Adorava aquele povo multicolorido, brando, tocado por uma suave melancolia (que antes dele apenas Paulo Prado havia observado). Previa que estas qualidades, devidamente ampliadas através de um sistema educacional competente, em algum momento seriam capazes de produzir a conciliação que a Europa pisoteava, implacável, há dez anos. Em plena era do Übermensch, o super-homem nazista, Zweig oferecia como alternativa, não o Jeca Tatu de Lobato ou o Macunaíma de Mario de Andrade, mas o brasileiro cordato, dócil, inventivo, trabalhador, mas incapaz de fascinar-se com as conquistas materiais que empolgavam europeus e norte-americanos.

Apostou no futuro com base na avaliação de uma sociedade multirracial que rejeitava o racismo e preferia a conciliação aos confrontos. A terre de l’avenir mencionada na epígrafe e expurgada pelas patrulhas ideológicas francesas há quase sete décadas era uma promessa de convivência, um projeto de civilização.
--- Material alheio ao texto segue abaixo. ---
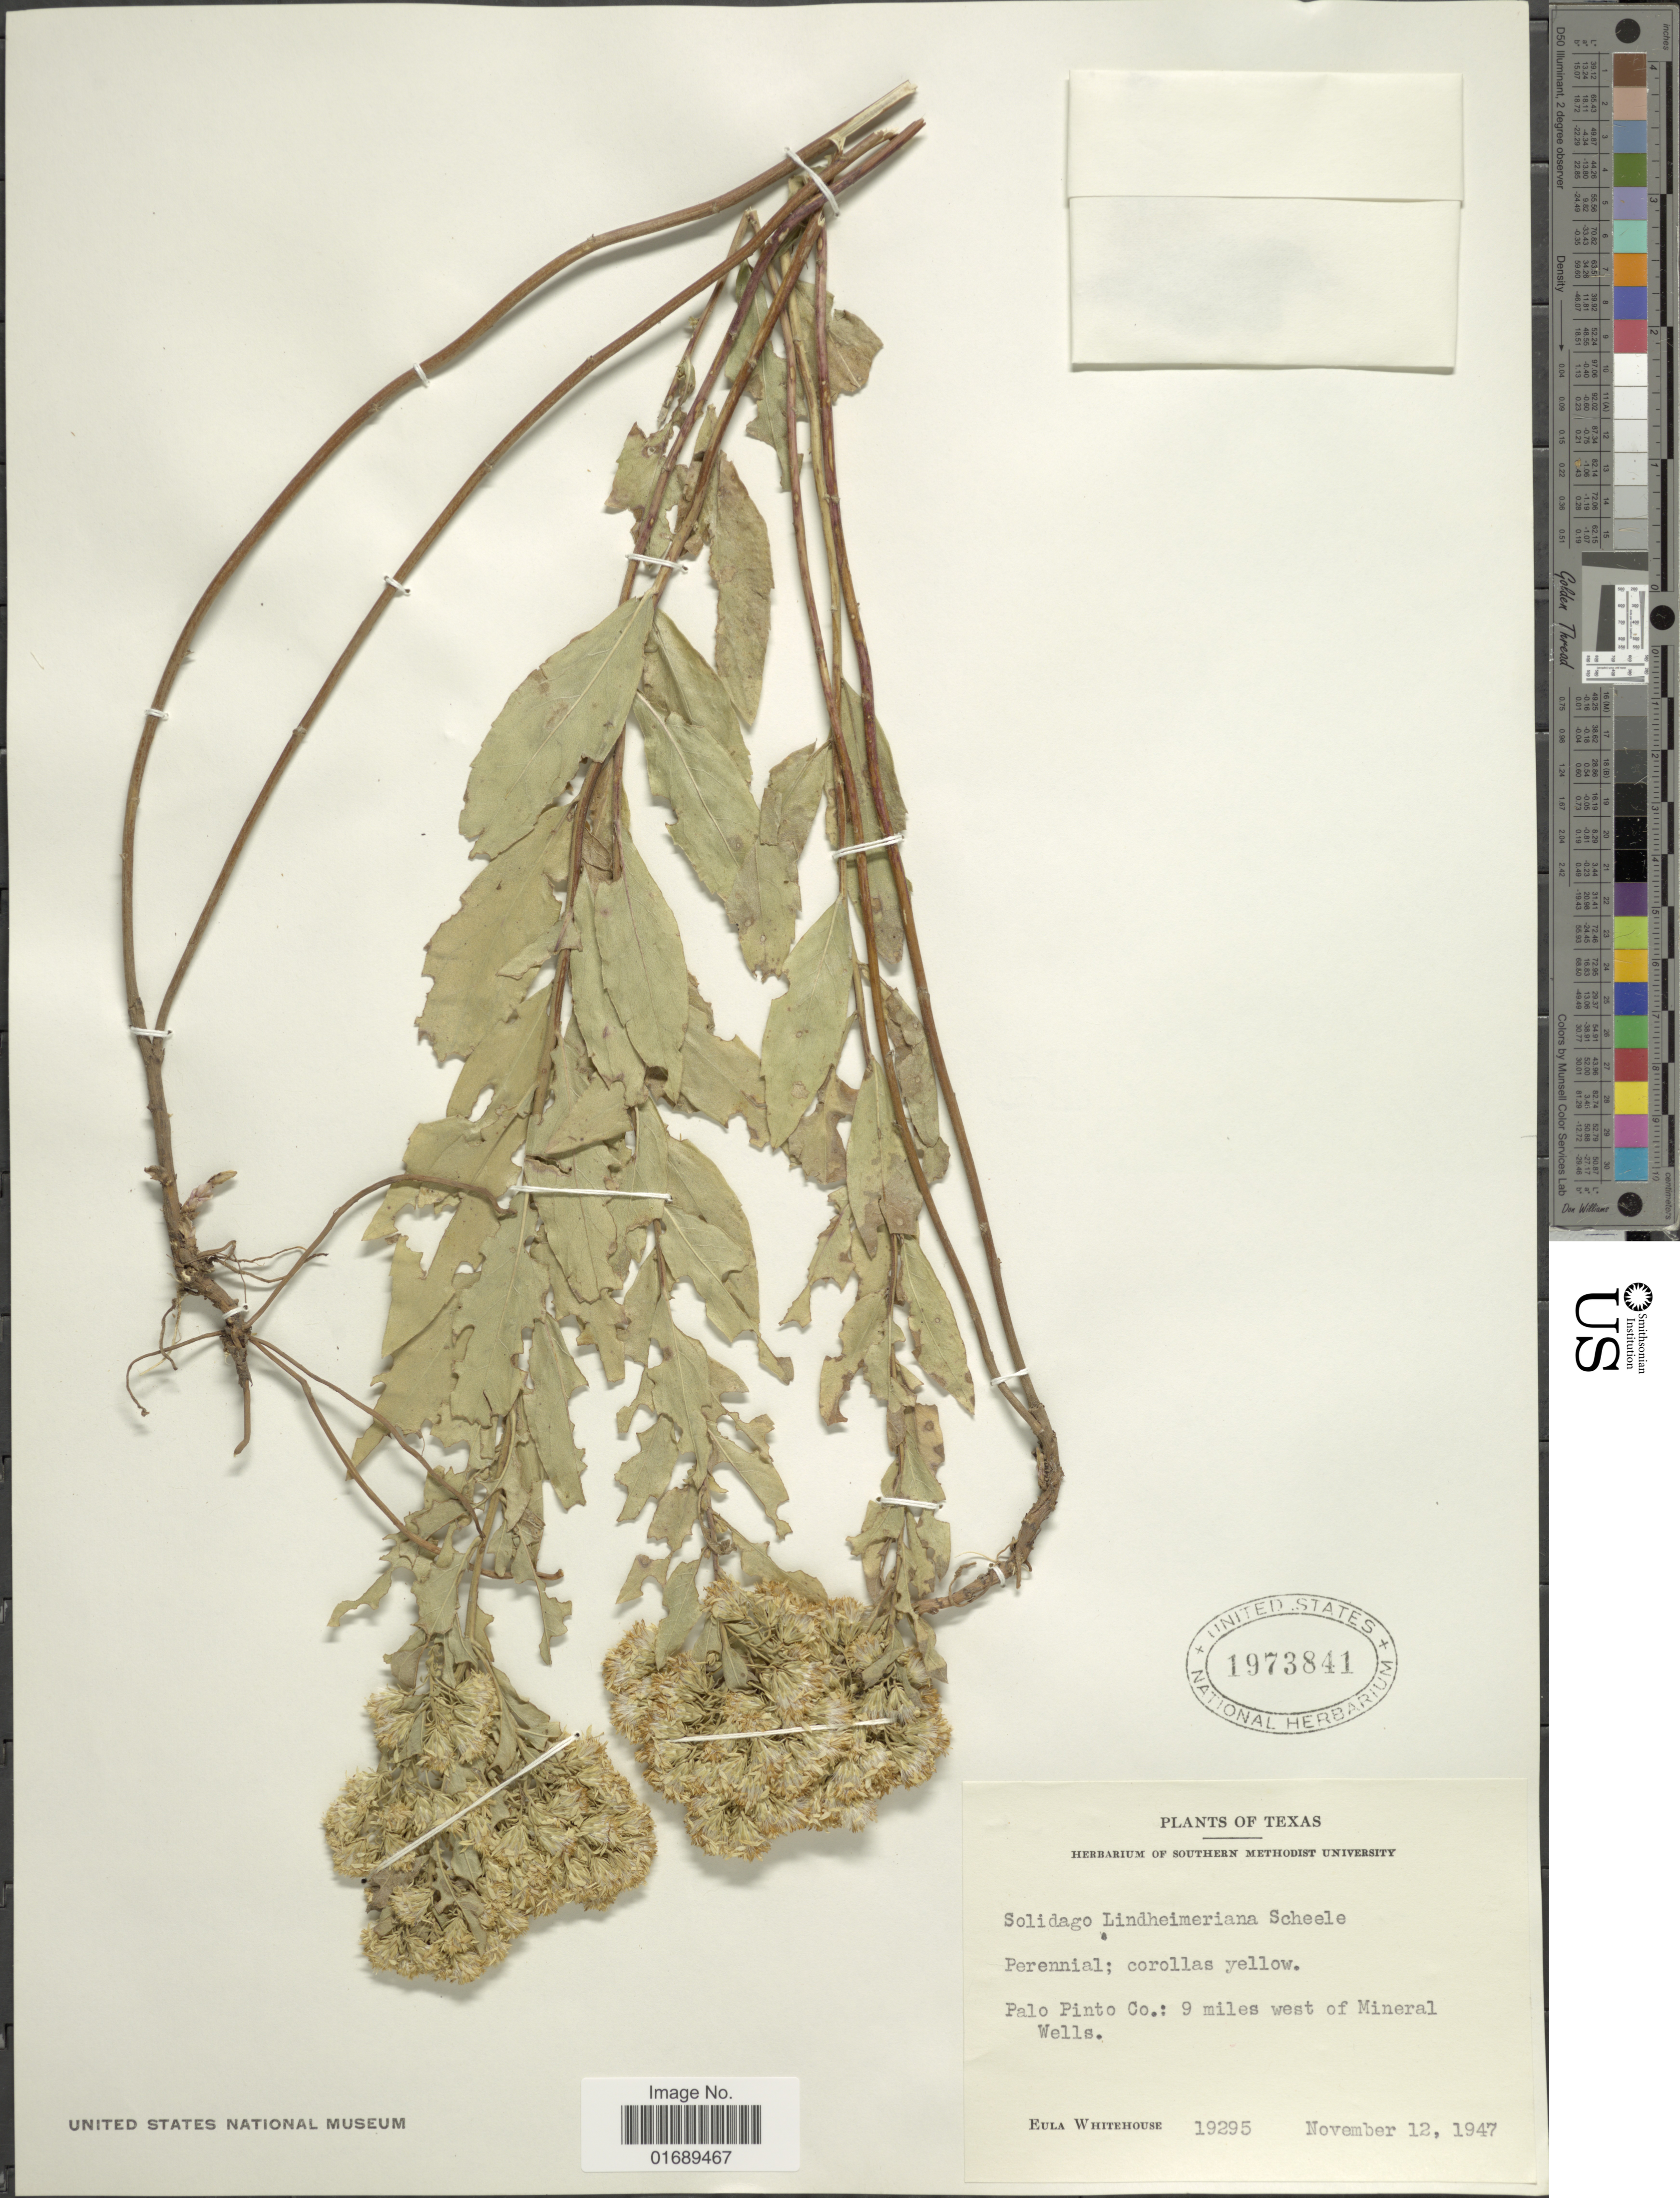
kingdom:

Em São Paulo, 1936, impressionou-se com uma visita à penitenciária, onde assassinos eram recuperados através do trabalho e da educação seguindo o sistema de um psiquiatra alemã,

Zweig rebelou-se na introdução contra o predomínio das estatísticas para avaliar uma nação. Difícil saber qual a reação de Roberto Simonsen (que tanto o ajudou na parte econômica) a este enfoque tão idealista e empírico.

A quimera zweiguiana, o retrato-falado do Brasil foi superada pela passagem do tempo e por estas mesmas estatísticas. Uma coisa, porém, parece certa: a quimera continua atual. Se não ela, a discussão sobre o que deu errado.